Personal information
- Full name: William Bishton Garnett
- Born: 27 June 1816 Nantwich, Cheshire, England
- Died: 11 January 1903 (aged 86) Shifnal, Shropshire, England
- Batting: Unknown

Domestic team information
- 1839: Oxford University

Career statistics
| Competition | First-class |
| Matches | 1 |
| Runs scored | 22 |
| Batting average | 11.00 |
| 100s/50s | –/– |
| Top score | 12 |
| Catches/stumpings | 1/– |
- Source: Cricinfo, 9 March 2020

= William Garnett (cricketer) =

English cricketer

William Bishton Garnett (27 June 1816 – 11 January 1903) was an English first-class cricketer and clergyman.

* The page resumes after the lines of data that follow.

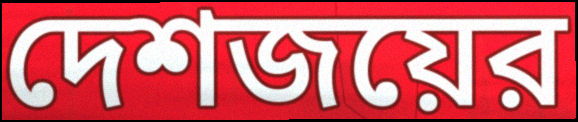
দেশজয়েরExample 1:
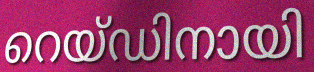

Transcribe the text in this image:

റെയ്ഡിനായി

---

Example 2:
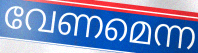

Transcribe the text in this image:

വേണമെന്ന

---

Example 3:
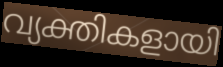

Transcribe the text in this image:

വ്യക്തികളായി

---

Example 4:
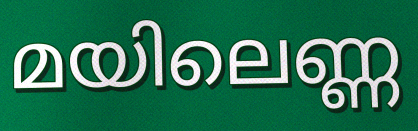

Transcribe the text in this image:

മയിലെണ്ണ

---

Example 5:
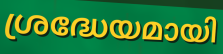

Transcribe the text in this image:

ശ്രദ്ധേയമായിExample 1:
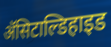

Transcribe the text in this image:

ॲसिटाल्डिहाइड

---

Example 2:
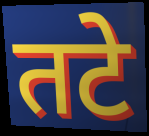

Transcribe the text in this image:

तटे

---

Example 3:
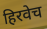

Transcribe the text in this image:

हिरवेच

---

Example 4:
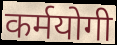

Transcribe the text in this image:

कर्मयोगी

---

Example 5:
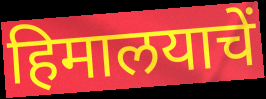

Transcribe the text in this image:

हिमालयाचें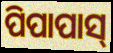
ପିପାପାସ୍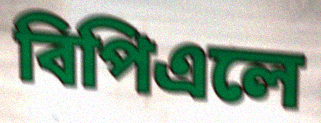
বিপিএলে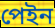
পেইন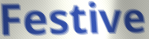
Festive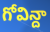
గోవిన్దా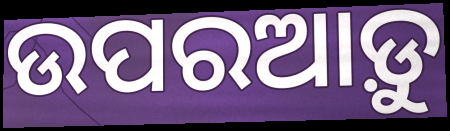
ଉପରଆଡ଼ୁ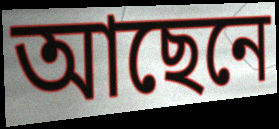
আছেনে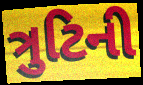
ત્રુટિની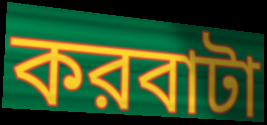
করবাটাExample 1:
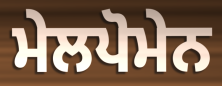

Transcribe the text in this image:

ਮੇਲਪੋਮੇਨ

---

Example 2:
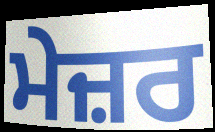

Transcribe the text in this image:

ਮੇਜ਼ਰ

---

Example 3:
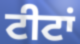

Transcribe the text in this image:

ਟੀਟਾਂ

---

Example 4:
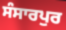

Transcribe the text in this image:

ਸੰਸਾਰਪੁਰ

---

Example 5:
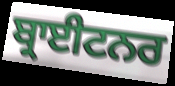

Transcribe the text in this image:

ਬ੍ਰਾਈਟਨਰ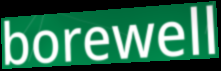
borewellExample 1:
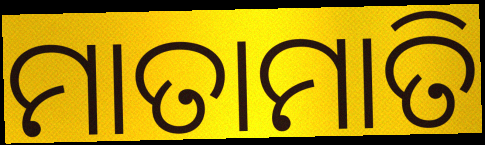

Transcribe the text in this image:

ମାତାମାତି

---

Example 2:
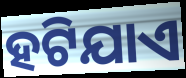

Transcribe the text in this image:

ହଟିଯାଏ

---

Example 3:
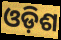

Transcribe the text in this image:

ଓଡ଼ିଶ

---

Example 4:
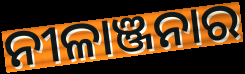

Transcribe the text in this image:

ନୀଳାଞ୍ଜନାର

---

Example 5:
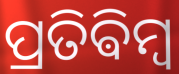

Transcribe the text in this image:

ପ୍ରତିଵିମ୍ବ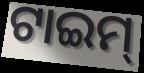
ଟାଇମ୍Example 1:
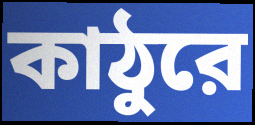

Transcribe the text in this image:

কাঠুরে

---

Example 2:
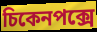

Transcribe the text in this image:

চিকেনপক্সে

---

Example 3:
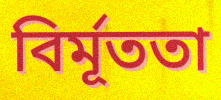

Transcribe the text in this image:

বির্মূততা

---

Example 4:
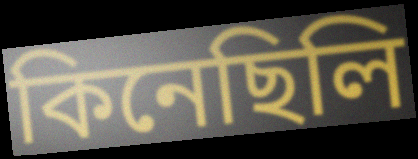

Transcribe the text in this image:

কিনেছিলি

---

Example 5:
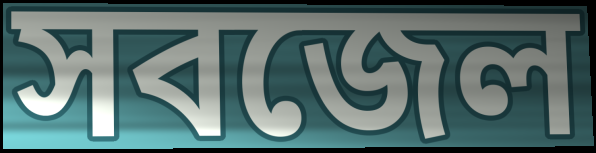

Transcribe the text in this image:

সবজেলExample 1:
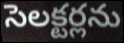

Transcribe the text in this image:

సెలక్టర్లను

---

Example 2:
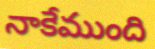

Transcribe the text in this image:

నాకేముంది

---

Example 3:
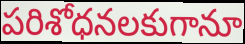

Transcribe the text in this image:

పరిశోధనలకుగానూ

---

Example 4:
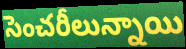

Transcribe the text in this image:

సెంచరీలున్నాయి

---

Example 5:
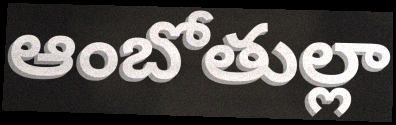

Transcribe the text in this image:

The son of The Reverend William Garnett senior, he was born at Nantwich in June 1817. He was educated at Shrewsbury School, before matriculating at Brasenose College, Oxford in 1835, graduating B.A. in 1840 and M.A. in 1853. While studying at Oxford, he made a single appearance in first-class cricket for Oxford University against the Marylebone Cricket Club at Oxford in 1839. Batting twice in the match, Garnett was dismissed for 10 runs by William Bonsey in the Oxford first-innings, while in their second-innings he was dismissed for 12 runs by James Cobbett. Garnett was also a member of the Oxford University Boat Club and was a cox for the Oxford team in the 1840 Boat Race.

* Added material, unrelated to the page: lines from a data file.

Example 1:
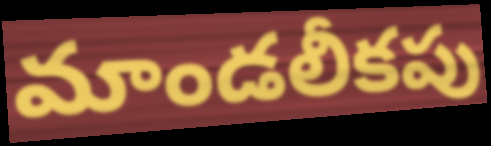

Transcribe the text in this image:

మాండలీకపు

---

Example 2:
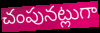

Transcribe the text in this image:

చంపునట్లుగా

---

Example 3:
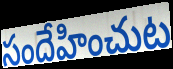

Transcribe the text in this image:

సందేహించుట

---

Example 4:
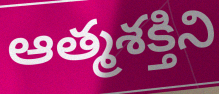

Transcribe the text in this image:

ఆత్మశక్తిని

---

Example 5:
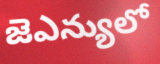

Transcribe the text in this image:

జెఎన్యులోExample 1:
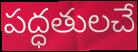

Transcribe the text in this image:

పద్ధతులచే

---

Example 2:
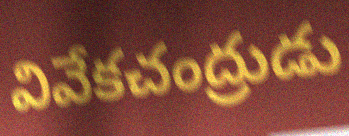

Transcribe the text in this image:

వివేకచంద్రుడు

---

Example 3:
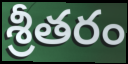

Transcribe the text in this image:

శ్రీతరం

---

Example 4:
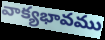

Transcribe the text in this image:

వాక్యభావము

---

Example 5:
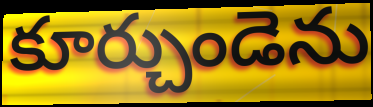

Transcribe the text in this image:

కూర్చుండెనుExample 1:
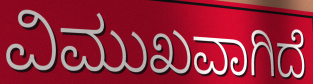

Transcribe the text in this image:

ವಿಮುಖವಾಗಿದೆ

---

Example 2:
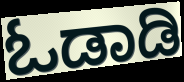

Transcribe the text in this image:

ಓಡಾಡಿ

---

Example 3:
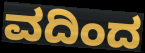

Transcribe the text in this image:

ವದಿಂದ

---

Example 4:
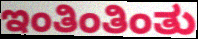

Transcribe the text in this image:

ಇಂತಿಂತಿಂತು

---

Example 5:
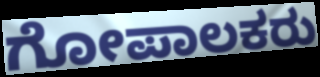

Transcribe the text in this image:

ಗೋಪಾಲಕರು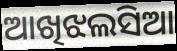
ଆଖିଝଲସିଆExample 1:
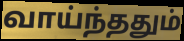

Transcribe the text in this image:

வாய்ந்ததும்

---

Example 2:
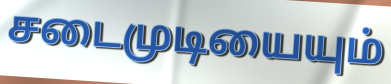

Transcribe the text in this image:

சடைமுடியையும்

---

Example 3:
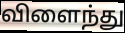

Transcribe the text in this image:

விளைந்து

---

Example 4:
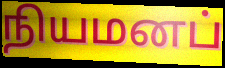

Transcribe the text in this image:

நியமனப்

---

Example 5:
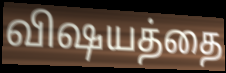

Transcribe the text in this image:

விஷயத்தை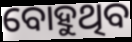
ବୋହୁଥିବ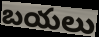
బయలు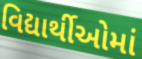
વિદ્યાર્થીઓમાં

After graduating from Oxford, Garnett took holy orders in the Church of England, becoming a preacher at Bunbury from 1853–63, and was later a justice of the peace for both Montgomeryshire and Shropshire. He changed his name by royal license to William Bishton Garnett Botfield in 1863, following the death of his cousin Beriah Botfield who had died without issue. Garnett died at Shifnal in January 1903.